▶ Collected material:
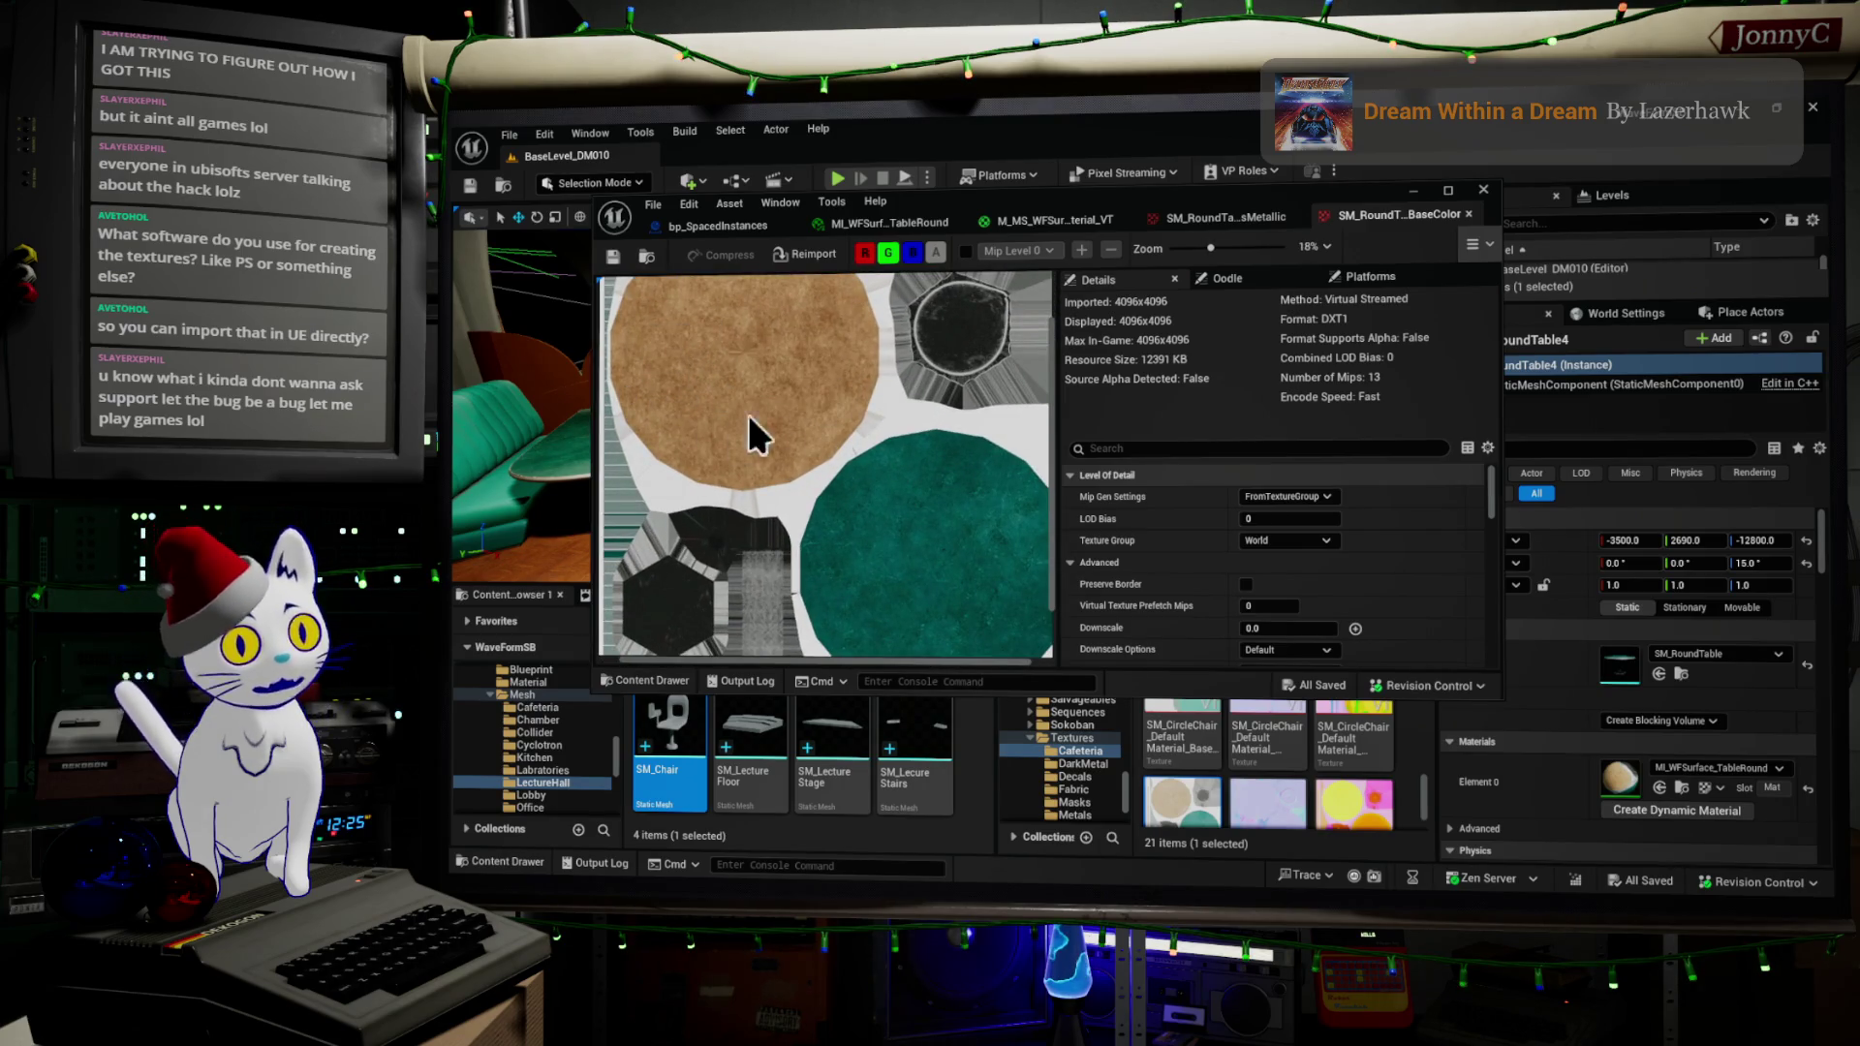
pyautogui.doubleClick(1252, 823)
pyautogui.scroll(6, 739, 507)
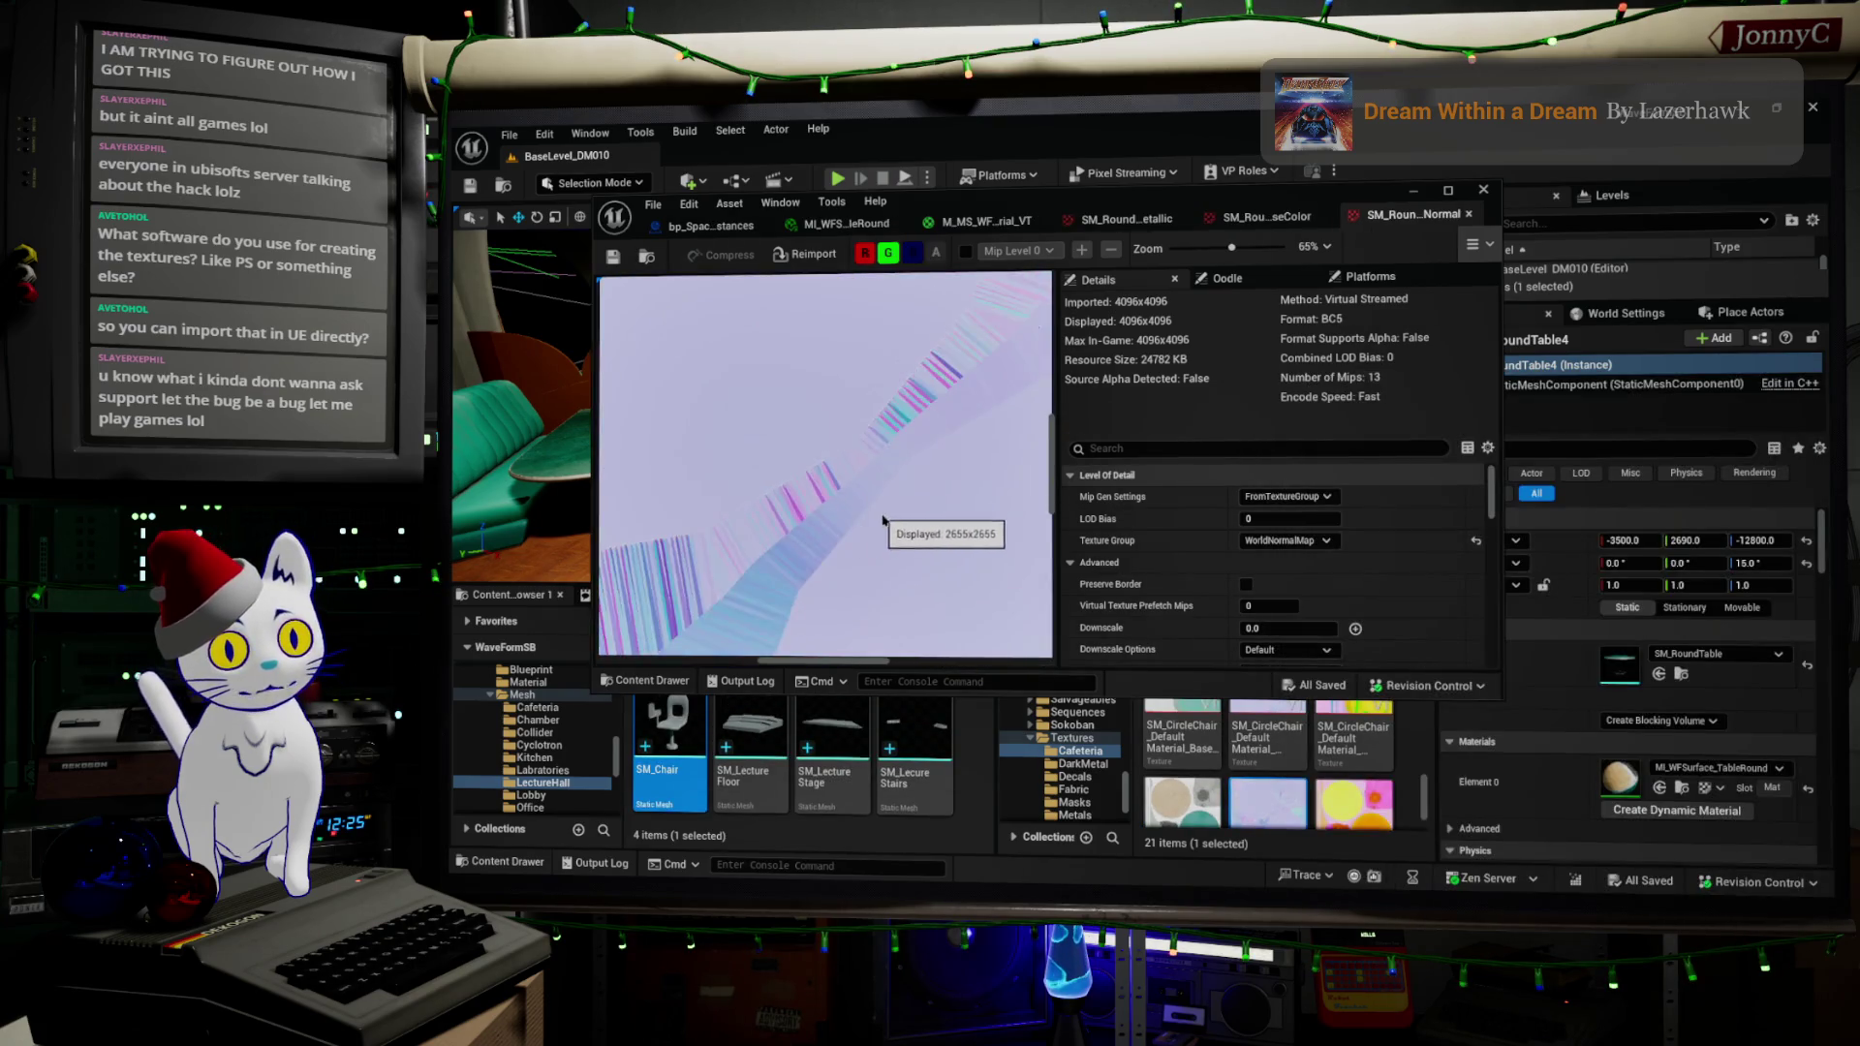
pyautogui.scroll(-8, 879, 543)
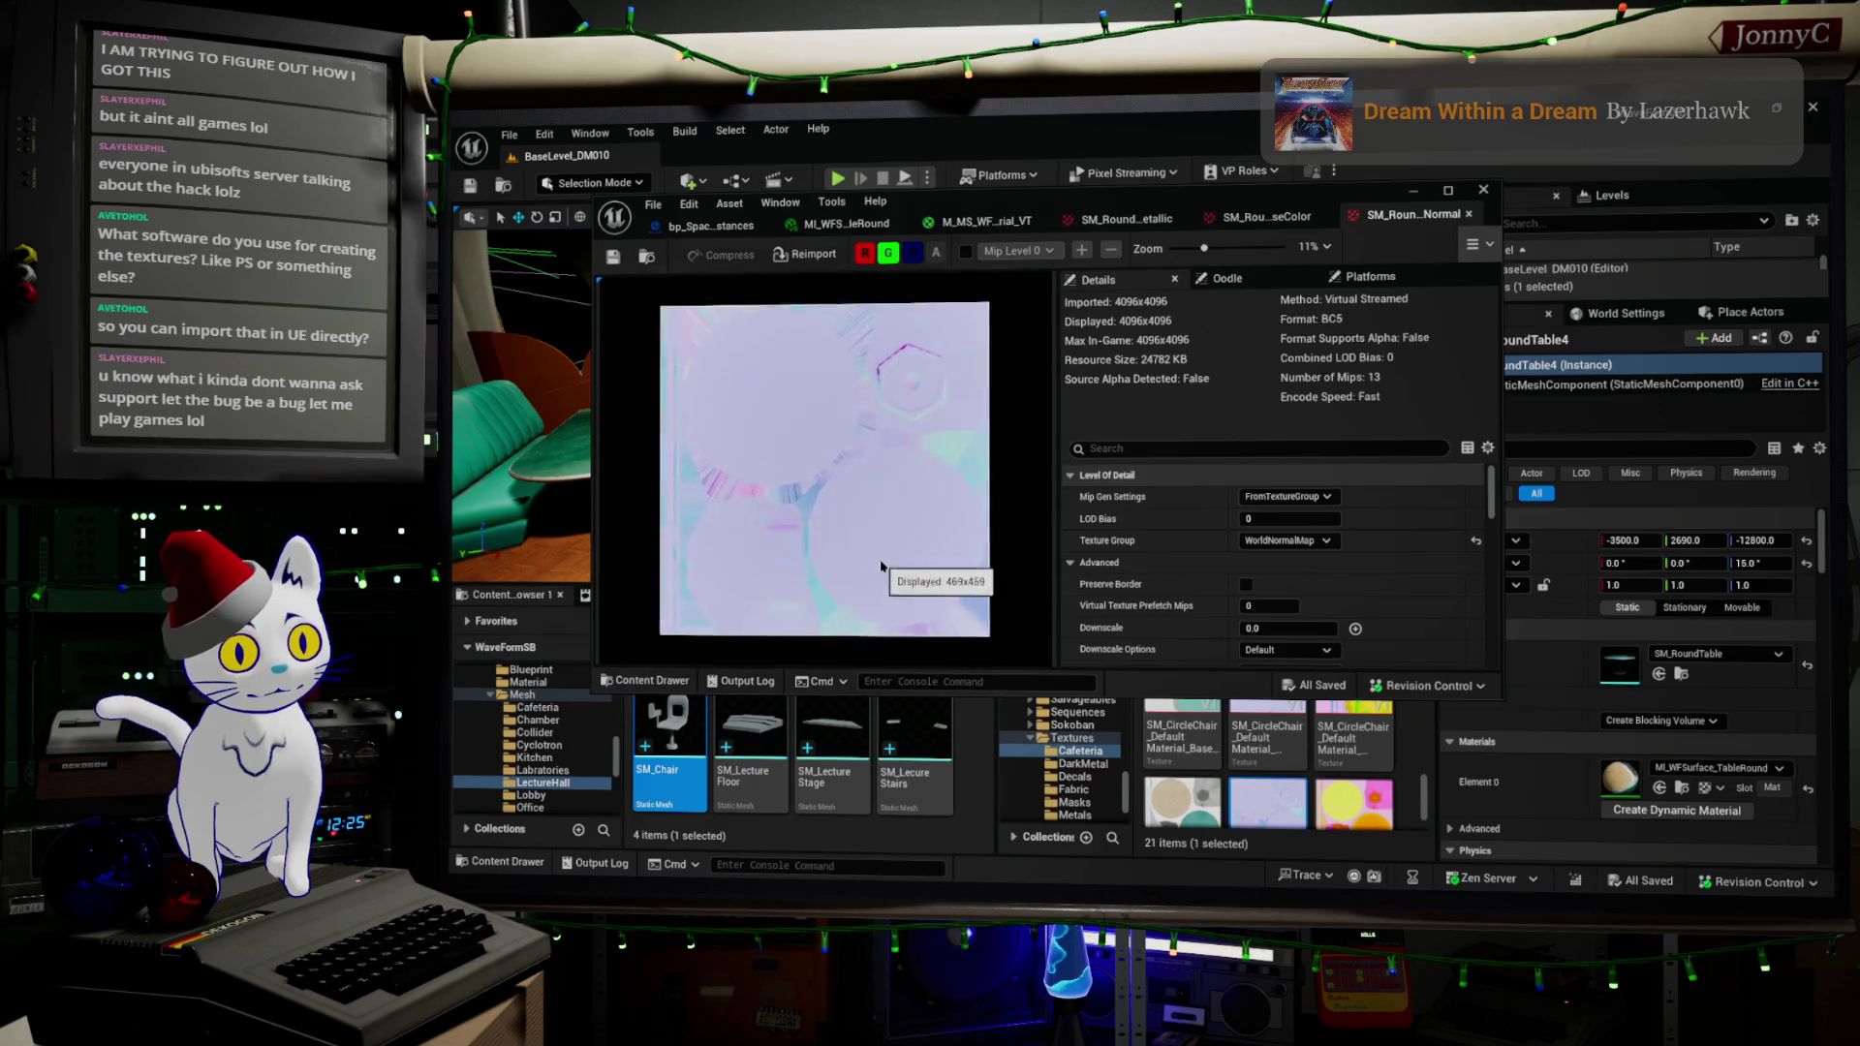
pyautogui.scroll(3, 882, 567)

▶ Your instructions: Take every line above that includes "scroll" and list it.

▶ Exercise response:
pyautogui.scroll(6, 739, 507)
pyautogui.scroll(-8, 879, 543)
pyautogui.scroll(3, 882, 567)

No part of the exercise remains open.